Volume 18
Issue
1
Date
2020

Restoring the Essential Safeguard: Why the Abbott Test for Preclusion of Judicial Review of Agency Action Is an Inadequate Method for Protecting Separation of Powers

by Michael Sebring

Judicial review is “an essential safeguard” under the Constitution, allowing the judiciary to mitigate injuries on citizens by unjust government action. Throughout the modern era, Congress has passed statutes that allow administrative agencies to entirely avoid judicial review over their actions, frustrating the Constitution’s separation of powers design. That design quarantines governmental powers among three branches for the purpose of protecting individual liberty and ensuring its citizens freedom from arbitrary laws, the right to hold policymakers accountable through elections, and access to an independent judiciary. The modern administrative state already acts outside this design by combining judicial, executive, and legislative powers into one political body. By denying the judiciary its ability to review agency action for constitutional, due process, ultra vires, and arbitrariness violations, Congress further subverts the Constitution’s protections.
In light of these purposes, courts should reconsider the Abbott test, which currently governs whether Congress has validly precluded judicial review over agency actions.
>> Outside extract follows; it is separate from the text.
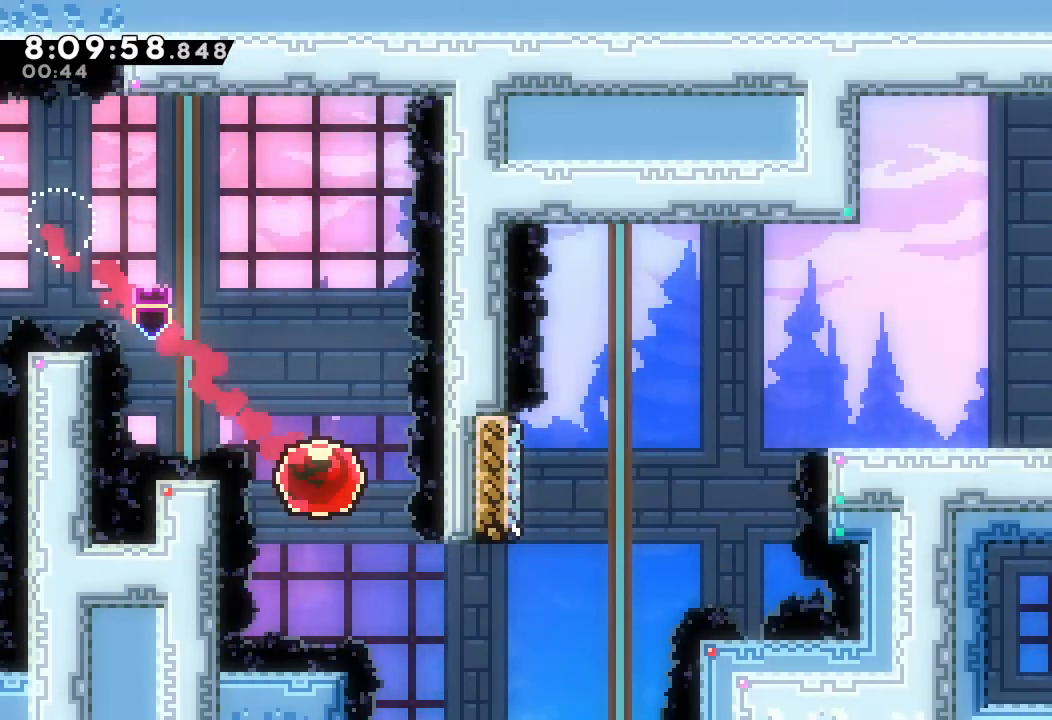
{"keys": ["d", "right", "up"], "events": [[167, "right", "up"], [333, "s", "down"], [333, "up", "down"], [467, "s", "up"], [500, "d", "down"], [500, "right", "down"]]}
The Abbott test solely considers whether Congress was clear in its desire to preclude review, placing a presumption against preclusion. Nowhere are courts permitted to consider the effects on individual liberty or the threat to separation of powers caused by a Congressional attempt to preclude judicial review. This paper suggests adding another step to the Abbott test to rectify the test’s insufficiencies. Rather than stopping at congressional intent, the court should add a final step that weighs the interests of judicial review against the government’s interests in stripping jurisdiction. The new step would require a judge to weigh the interests of separation of powers and liberty against the interests of Congress in precluding review. This test properly focuses the judicial inquiry not onto the bare intention of Congress, but rather the impact on due process, judicial independence, and potential for permitting unlawful agency action.